U of I professor Behrooz Ghamari-Tabrizi waited 30 years to write a memoir based on his years of imprisonment and activism during Iran's revolutionary period.

Behrooz Ghamari-Tabrizi has written plenty about the Iranian Revolution and its aftermath, including two scholarly books. But the University of Illinois professor also lived that history as an activist and then political prisoner, and now has his own evocative story to tell.

In a new autobiographic novel or “novelistic memoir,” Ghamari (the last name he uses with this book), a professor of history and of sociology, contemplates on three years he spent on death row in the early 1980s in Tehran’s infamous Evin prison—years of torture, deprivation and indignities, during which he saw many cellmates marched off to executions, and thought more than once that his own time was near.

“Remembering Akbar: Inside the Iranian Revolution” was published in September by OR Books

The title is “Remembering Akbar: Inside the Iranian Revolution,”  with “Akbar” the name Ghamari used as a leftist student activist during the years immediately before and after the revolution. He had shared the objectives of the Islamic revolutionary movement, including the overthrow of the Shah, but did not subscribe to the movement’s ideology. Continuing his activism after the revolution, he found himself on the wrong side of those in power.

“Remembering Akbar” was not a book that Ghamari ever intended to publish. But every New Year’s Eve, the anniversary of the day in 1984 when he was freed, he made a ritual of using that day to meditate and write about his experiences.

He shared each year’s story with a growing list of friends. “Everyone told me these are really interesting pieces, they have literary value, they have historical value,” he said.

Still, Ghamari was reluctant to share them with a wider audience, in part because he didn’t want them appropriated as part of the U.S. conflict with Iran. “I really didn’t want this to become somehow a part of that kind of politics … justifying a more nonpeaceful, shall I say, relationship with Iran,” he said.

He also needed time to “reflect back and make sense of that life,” he said. “People would ask me, ‘How could you do all these things?’ or ‘How could you bear all those things that happened to you?’ And I really don’t know … in so many different ways I feel like that person was not me.”

Ghamari describes horrors not uncommon in other prison and prison camp memoirs from other times and places—most of which he experienced while cancer was also invading his body. Unlike many books in the prison camp genre, however, he said his was not written as an indictment of his captors or those in power.
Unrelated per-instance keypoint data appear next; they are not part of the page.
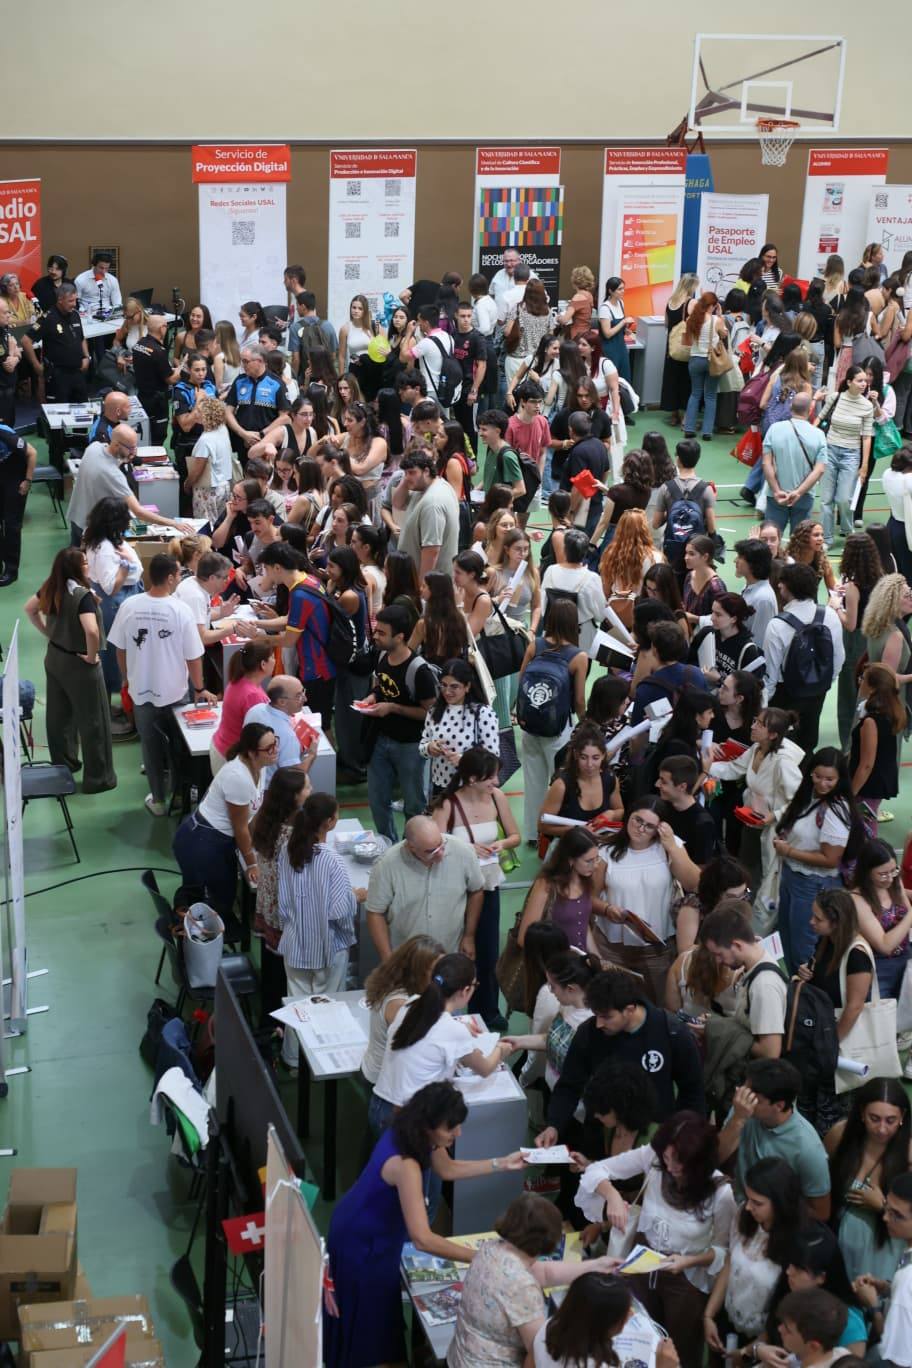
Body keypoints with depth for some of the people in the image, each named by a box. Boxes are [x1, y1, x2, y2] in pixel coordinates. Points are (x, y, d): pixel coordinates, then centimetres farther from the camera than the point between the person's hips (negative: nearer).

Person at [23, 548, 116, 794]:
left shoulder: (51, 588, -3)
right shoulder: (82, 595, -27)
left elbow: (29, 608, 13)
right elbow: (92, 631, -40)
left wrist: (48, 633, 12)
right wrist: (92, 656, -23)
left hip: (54, 658, 8)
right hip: (78, 664, -8)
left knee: (59, 714, 21)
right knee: (93, 721, 4)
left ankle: (63, 763, 37)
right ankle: (98, 778, 12)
“I try to present it in a more universal political context, rather than saying that this awful regime was doing this. I wanted to go a little bit above that,” he said.

“I'm not trying to indict anyone. I'm just trying to show through my writing what happens to people when they find themselves in these very intense circumstances—the way they react, the way they relate, the way they betray, the way they love, the way they die and the way they suffer,” he said.

“Remembering Akbar,” published in early September by OR Books, just happens to follow within weeks of the author’s latest scholarly book on the revolution, “Foucault in Iran: Islamic Revolution after the Enlightenment.” Published under the last name Ghamari-Tabrizi, it looks at the Iranian revolution from outside the usual assumptions of the Enlightenment or of progressive discourses of history.

“One always wonders why revolutions don’t happen more often, because revolutions are really a rare thing in history,” Ghamari said. “And when they happen, everybody sort of goes back to their tool kit for understanding them.” Instead, they need to step outside that tool kit and understand that every revolution is unique, he said.

Ghamari said he hopes “Remembering Akbar” also provides a valuable study for understanding revolutions, but from a personal level. “It’s very hard for people, when they read about revolution, to understand what it takes to be a revolutionary and how it transforms peoples’ lives in so many different ways,” he said. “This is a book of history from below, about how history is experienced, how revolutions are lived by people who take part in them.”